On Oct-02, Nicholas Clark wrote:
> $ make install
> /home/nick/Install/bin/perl5.8.4 tools/dev/install_files.pl --buildprefix= 
> --prefix=/home/nick/Install/parrot --exec-prefix=/home/nick/Install/parrot 
> --bindir=/home/nick/Install/parrot/bin --libdir=/home/nick/Install/parrot/lib 
> --includedir=/home/nick/Install/parrot/include MANIFEST MANIFEST.generated | sh
> 
> We have perl. Which is guaranteed to be on all platforms we build on.
> So why are we making a big list of commands and then feeding them to Unix
> shell? Which isn't going to be on all platforms that we build on.

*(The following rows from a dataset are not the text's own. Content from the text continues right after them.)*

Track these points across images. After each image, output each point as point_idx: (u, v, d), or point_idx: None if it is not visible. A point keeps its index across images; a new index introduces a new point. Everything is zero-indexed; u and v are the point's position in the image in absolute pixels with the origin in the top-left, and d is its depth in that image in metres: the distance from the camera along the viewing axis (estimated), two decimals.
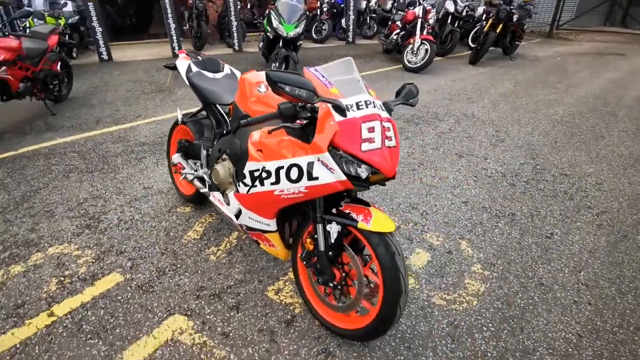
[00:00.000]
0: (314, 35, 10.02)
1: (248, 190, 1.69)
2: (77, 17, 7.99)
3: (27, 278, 2.07)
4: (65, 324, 1.79)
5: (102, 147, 3.71)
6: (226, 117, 2.19)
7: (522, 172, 3.30)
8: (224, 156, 2.05)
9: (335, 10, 9.92)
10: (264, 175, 1.58)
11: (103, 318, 1.82)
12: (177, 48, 8.31)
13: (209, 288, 2.01)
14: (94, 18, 7.52)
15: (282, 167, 1.51)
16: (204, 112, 2.44)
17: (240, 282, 2.06)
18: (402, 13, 7.39)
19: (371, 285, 1.59)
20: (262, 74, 1.90)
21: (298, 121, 1.50)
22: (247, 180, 1.67)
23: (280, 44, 5.79)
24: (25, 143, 3.81)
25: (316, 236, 1.60)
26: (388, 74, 6.87)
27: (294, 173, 1.47)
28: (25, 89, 4.32)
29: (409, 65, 6.90)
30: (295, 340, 1.72)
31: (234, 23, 8.47)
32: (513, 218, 2.63)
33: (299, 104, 1.46)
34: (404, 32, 7.24)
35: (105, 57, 7.89)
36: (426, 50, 6.64)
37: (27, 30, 6.27)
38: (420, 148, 3.75)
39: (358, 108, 1.45)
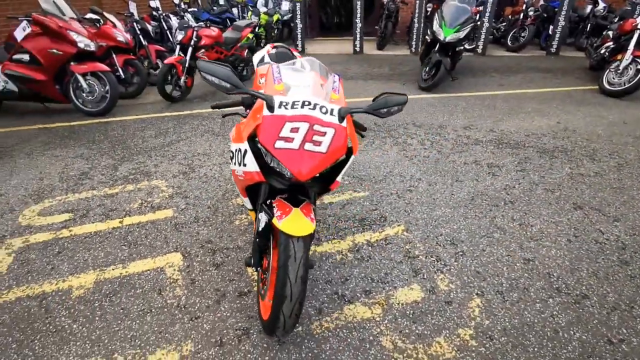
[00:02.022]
0: (508, 42, 8.86)
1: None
2: (290, 15, 9.64)
3: (129, 195, 2.92)
4: (121, 231, 2.49)
5: (238, 118, 4.57)
6: None
7: None
8: None
9: (545, 15, 8.43)
10: (231, 155, 1.77)
11: (140, 236, 2.44)
12: (358, 45, 8.96)
13: (214, 243, 2.37)
14: (298, 16, 8.92)
15: (236, 150, 1.67)
16: None
17: (237, 248, 2.33)
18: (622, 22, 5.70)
19: None
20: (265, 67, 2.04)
21: (248, 110, 1.62)
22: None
23: (436, 48, 5.51)
24: (199, 107, 5.08)
25: None
26: (572, 94, 5.54)
27: (239, 157, 1.62)
28: None
29: (607, 87, 5.35)
30: (233, 310, 1.88)
31: (416, 25, 8.42)
32: (578, 301, 1.91)
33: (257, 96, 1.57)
34: (615, 45, 5.61)
35: (299, 49, 9.28)
36: (638, 70, 4.99)
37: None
38: (528, 185, 3.03)
39: (292, 107, 1.46)
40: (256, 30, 7.86)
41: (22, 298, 1.95)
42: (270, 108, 1.46)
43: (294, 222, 1.47)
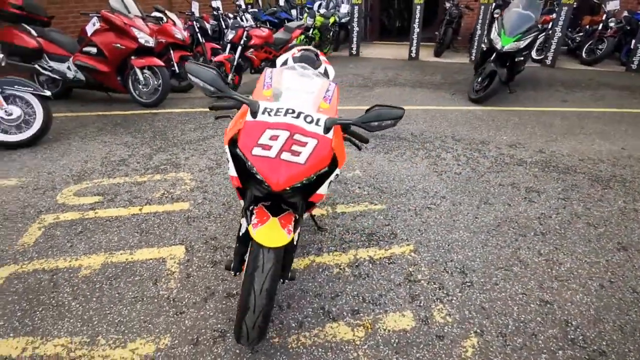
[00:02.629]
0: (583, 54, 8.01)
1: None
2: (348, 18, 9.59)
3: (155, 184, 3.08)
4: (138, 219, 2.63)
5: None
6: None
7: None
8: None
9: (628, 28, 7.49)
10: (226, 156, 1.78)
11: (154, 225, 2.55)
12: (414, 51, 8.67)
13: (218, 240, 2.41)
14: (355, 19, 8.86)
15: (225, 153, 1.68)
16: None
17: None
18: None
19: None
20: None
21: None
22: None
23: (492, 57, 5.13)
24: None
25: None
26: None
27: (227, 160, 1.62)
28: (264, 67, 5.85)
29: None
30: (217, 310, 1.89)
31: (478, 32, 7.94)
32: (593, 358, 1.65)
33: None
34: None
35: (354, 52, 9.21)
36: None
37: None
38: (568, 216, 2.70)
39: (275, 114, 1.43)
40: (310, 32, 7.96)
41: (38, 270, 2.13)
42: (254, 114, 1.44)
43: (268, 231, 1.44)
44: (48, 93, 3.81)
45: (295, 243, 1.67)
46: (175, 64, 5.60)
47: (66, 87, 5.30)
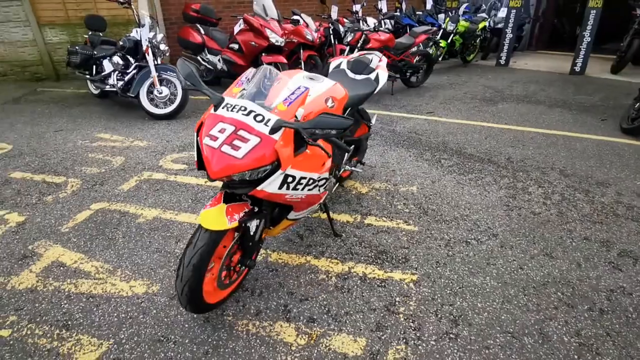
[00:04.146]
0: None
1: None
2: (502, 24, 8.59)
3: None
4: (198, 189, 3.12)
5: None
6: None
7: None
8: None
9: None
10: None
11: (205, 196, 2.99)
12: (579, 65, 7.18)
13: None
14: (510, 24, 7.87)
15: None
16: None
17: None
18: None
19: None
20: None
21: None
22: None
23: None
24: None
25: None
26: None
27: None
28: None
29: None
30: None
31: None
32: None
33: None
34: None
35: (502, 62, 8.23)
36: None
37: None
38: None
39: (232, 110, 1.56)
40: (450, 38, 7.49)
41: (115, 210, 2.80)
42: (215, 107, 1.61)
43: (211, 214, 1.60)
44: None
45: (252, 233, 1.77)
46: (302, 62, 6.16)
47: (215, 75, 6.48)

Because long ago, when I implemented 'make install', I only did the
minimum necessary to get RPM building working. And RPMs don't work so
well on Windows, or so I hear. The "generate a script and pipe it
through sh" approach is something I frequently use when cooking things
up quickly, because you can develop without the pipe, and then when
everything looks good, add it on and know what's going on. It's a nice
way to get visibility into what something's doing. And the script itself
uses forward slashes everwhere, so why bother pretending to be portable?

Not that any of this matters. I've committed fixes to hopefully make it
work portably. Of course, the MANIFEST.generated file is woefully
incomplete, so the files actually installed aren't terribly useful.